▶ **Problem**: This calls for a verbatim copy of all the data, with no images carried over.

Top of Given data

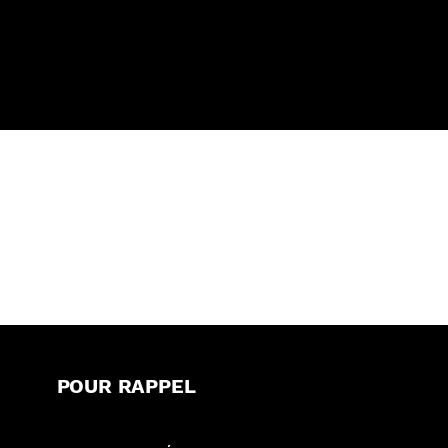
POUR RAPPEL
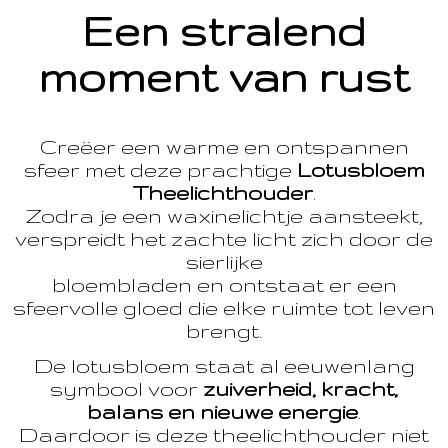
Een stralend
moment van rust
Creëer een warme en ontspannen
sfeer met deze prachtige
Lotusbloem
Theelichthouder
.
Zodra je een waxinelichtje aansteekt,
verspreidt het zachte licht zich door de
sierlijke
bloembladen en ontstaat er een
sfeervolle gloed die elke ruimte tot leven
brengt.
De lotusbloem staat al eeuwenlang
symbool voor
zuiverheid, kracht,
balans en nieuwe energie
.
Daardoor is deze theelichthouder niet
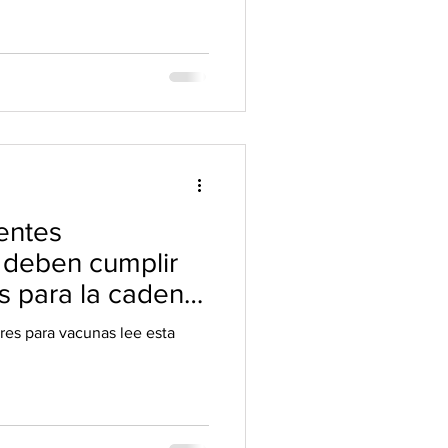
entes
 deben cumplir
es para la cadena
res para vacunas lee esta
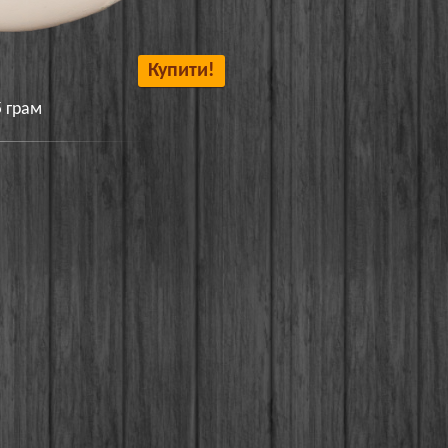
Купити!
5 грам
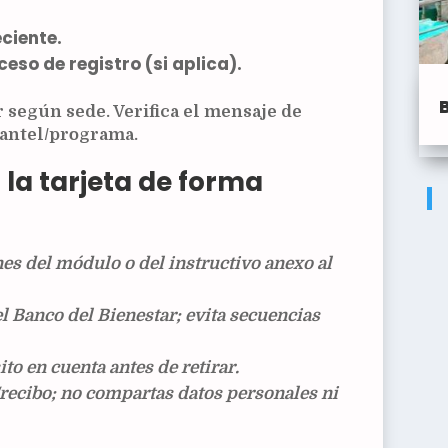
ciente.
ceso de registro (si aplica).
según sede. Verifica el mensaje de
plantel/programa.
 la tarjeta de forma
nes del módulo o del instructivo anexo al
el Banco del Bienestar; evita secuencias
ito
en cuenta antes de retirar.
/recibo; no compartas datos personales ni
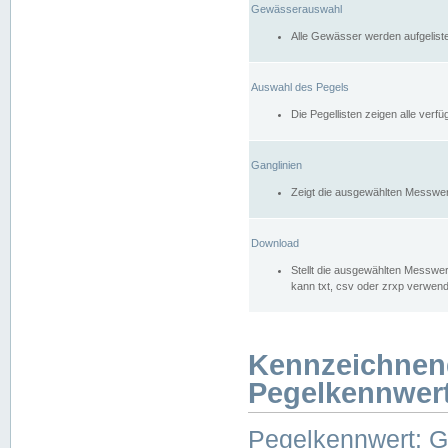
Gewässerauswahl
Alle Gewässer werden aufgelist
Auswahl des Pegels
Die Pegellisten zeigen alle ver
Ganglinien
Zeigt die ausgewählten Messwer
Download
Stellt die ausgewählten Messwer
kann txt, csv oder zrxp verwen
Kennzeichnen
Pegelkennwer
Pegelkennwert: 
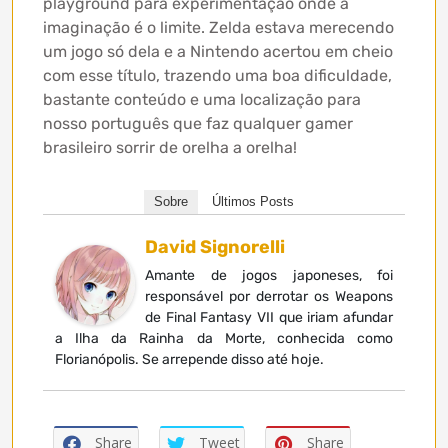
playground para experimentação onde a
imaginação é o limite. Zelda estava merecendo
um jogo só dela e a Nintendo acertou em cheio
com esse título, trazendo uma boa dificuldade,
bastante conteúdo e uma localização para
nosso português que faz qualquer gamer
brasileiro sorrir de orelha a orelha!
Sobre
Últimos Posts
David Signorelli
Amante de jogos japoneses, foi
responsável por derrotar os Weapons
de Final Fantasy VII que iriam afundar
a Ilha da Rainha da Morte, conhecida como
Florianópolis. Se arrepende disso até hoje.
Share
Tweet
Share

Bottom of Given data

▶ **Solution**:
POUR RAPPEL
Een stralend
moment van rust
Creëer een warme en ontspannen
sfeer met deze prachtige
Lotusbloem
Theelichthouder
.
Zodra je een waxinelichtje aansteekt,
verspreidt het zachte licht zich door de
sierlijke
bloembladen en ontstaat er een
sfeervolle gloed die elke ruimte tot leven
brengt.
De lotusbloem staat al eeuwenlang
symbool voor
zuiverheid, kracht,
balans en nieuwe energie
.
Daardoor is deze theelichthouder niet
entes
 deben cumplir
es para la cadena
res para vacunas lee esta
Купити!
5 грам
ciente.
ceso de registro (si aplica).
según sede. Verifica el mensaje de
plantel/programa.
 la tarjeta de forma
nes del módulo o del instructivo anexo al
el Banco del Bienestar; evita secuencias
ito
en cuenta antes de retirar.
/recibo; no compartas datos personales ni
Gewässerauswahl
Alle Gewässer werden aufgelist
Auswahl des Pegels
Die Pegellisten zeigen alle ver
Ganglinien
Zeigt die ausgewählten Messwer
Download
Stellt die ausgewählten Messwer
kann txt, csv oder zrxp verwen
Kennzeichnen
Pegelkennwer
Pegelkennwert: 
playground para experimentação onde a
imaginação é o limite. Zelda estava merecendo
um jogo só dela e a Nintendo acertou em cheio
com esse título, trazendo uma boa dificuldade,
bastante conteúdo e uma localização para
nosso português que faz qualquer gamer
brasileiro sorrir de orelha a orelha!
Sobre
Últimos Posts
David Signorelli
Amante de jogos japoneses, foi
responsável por derrotar os Weapons
de Final Fantasy VII que iriam afundar
a Ilha da Rainha da Morte, conhecida como
Florianópolis. Se arrepende disso até hoje.
Share
Tweet
Share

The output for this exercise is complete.